Let's say I have a triangle $ABC$, the middle of the sides are called $A'$, $B'$ and $C'$.
I have proved that $\Omega$, the orthocenter of $ABC$, is the barycentre of $A'B'C'$ with masses $\tan \alpha$, $\tan \beta$ and $\tan \gamma$ on $A'$, $B'$ and $C'$. Now I have to deduce from this that $\Omega$ is also the barycentre of $A$, $B$ and $C$ with masses $a$, $b$ and $c$. I want to find $a, b, c$ so that $\Omega$ is the barycentre of $ABC$.
Thank you in advance!
It's not true that the orthocentre of $ABC$ is the barycentre of $A'B'C'$ with masses $\tan\alpha$, $\tan\beta$ and $\tan\gamma$. In a right triangle, the orthocentre is at the corner $C$ with the right angle, whereas that barycentre would be at $C'$, since $\tan\gamma$ goes to infinity. More generally, as long as all angles are acute, that barycentre would be within $A'B'C'$, wheras the orthocentre of $ABC$ doesn't have to be.

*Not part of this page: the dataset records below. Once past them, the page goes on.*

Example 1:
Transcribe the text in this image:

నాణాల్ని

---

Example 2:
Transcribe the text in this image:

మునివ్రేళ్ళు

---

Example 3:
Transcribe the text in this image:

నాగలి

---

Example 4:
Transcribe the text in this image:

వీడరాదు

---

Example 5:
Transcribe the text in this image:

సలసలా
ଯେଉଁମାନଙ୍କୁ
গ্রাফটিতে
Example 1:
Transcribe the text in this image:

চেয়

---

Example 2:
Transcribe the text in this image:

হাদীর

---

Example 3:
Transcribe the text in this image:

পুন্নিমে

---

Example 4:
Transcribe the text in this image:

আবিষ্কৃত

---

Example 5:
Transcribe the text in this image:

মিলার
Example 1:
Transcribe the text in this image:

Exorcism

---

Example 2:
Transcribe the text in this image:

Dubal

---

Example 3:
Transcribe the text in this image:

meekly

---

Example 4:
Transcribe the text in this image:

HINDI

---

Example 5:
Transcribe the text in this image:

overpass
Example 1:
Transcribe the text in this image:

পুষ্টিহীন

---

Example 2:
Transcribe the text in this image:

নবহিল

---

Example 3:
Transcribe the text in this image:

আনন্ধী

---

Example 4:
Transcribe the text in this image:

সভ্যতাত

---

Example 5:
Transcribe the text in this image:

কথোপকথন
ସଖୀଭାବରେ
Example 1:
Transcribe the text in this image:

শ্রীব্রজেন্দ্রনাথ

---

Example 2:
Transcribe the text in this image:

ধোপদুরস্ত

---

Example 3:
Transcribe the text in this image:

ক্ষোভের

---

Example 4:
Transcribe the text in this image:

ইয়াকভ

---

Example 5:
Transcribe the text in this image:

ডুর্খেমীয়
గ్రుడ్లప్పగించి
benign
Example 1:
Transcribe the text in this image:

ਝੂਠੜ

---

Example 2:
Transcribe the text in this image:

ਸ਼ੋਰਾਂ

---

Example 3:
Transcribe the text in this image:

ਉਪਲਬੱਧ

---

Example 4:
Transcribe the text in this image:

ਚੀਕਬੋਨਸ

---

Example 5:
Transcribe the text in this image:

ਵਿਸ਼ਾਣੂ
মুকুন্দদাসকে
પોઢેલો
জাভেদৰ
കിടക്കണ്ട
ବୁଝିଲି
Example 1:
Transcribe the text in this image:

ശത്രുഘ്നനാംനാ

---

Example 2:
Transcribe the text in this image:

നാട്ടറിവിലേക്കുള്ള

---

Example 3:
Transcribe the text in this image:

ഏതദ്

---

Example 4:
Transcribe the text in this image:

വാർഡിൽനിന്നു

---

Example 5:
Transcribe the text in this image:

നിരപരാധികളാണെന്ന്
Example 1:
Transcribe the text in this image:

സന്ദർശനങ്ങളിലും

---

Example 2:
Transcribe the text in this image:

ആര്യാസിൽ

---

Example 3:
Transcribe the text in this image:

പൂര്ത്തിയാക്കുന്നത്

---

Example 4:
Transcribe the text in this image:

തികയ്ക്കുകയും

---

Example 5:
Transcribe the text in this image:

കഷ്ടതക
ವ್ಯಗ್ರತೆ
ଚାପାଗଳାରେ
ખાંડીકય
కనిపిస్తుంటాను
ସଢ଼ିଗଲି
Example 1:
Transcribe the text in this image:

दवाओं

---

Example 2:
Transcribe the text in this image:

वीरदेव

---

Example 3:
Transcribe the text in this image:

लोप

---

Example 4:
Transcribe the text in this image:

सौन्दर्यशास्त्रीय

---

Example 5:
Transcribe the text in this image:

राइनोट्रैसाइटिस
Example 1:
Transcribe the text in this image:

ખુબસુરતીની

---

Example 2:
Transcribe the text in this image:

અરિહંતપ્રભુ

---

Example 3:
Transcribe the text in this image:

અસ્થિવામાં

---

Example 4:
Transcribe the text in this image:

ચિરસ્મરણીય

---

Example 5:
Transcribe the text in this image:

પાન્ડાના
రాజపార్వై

If your result were correct, it would be straightforward to obtain a corresponding mass distribution on $A$, $B$ and $C$: Move half the mass on the midpoints to each of the adjacent corners; that moves all the mass to the corners without moving the barycentre. So the result would be masses of $(\tan\alpha+\tan\beta)/2$ on $C$ etc.
For the correct barycentric coordinates of the orthocentre, see this Wikipedia section.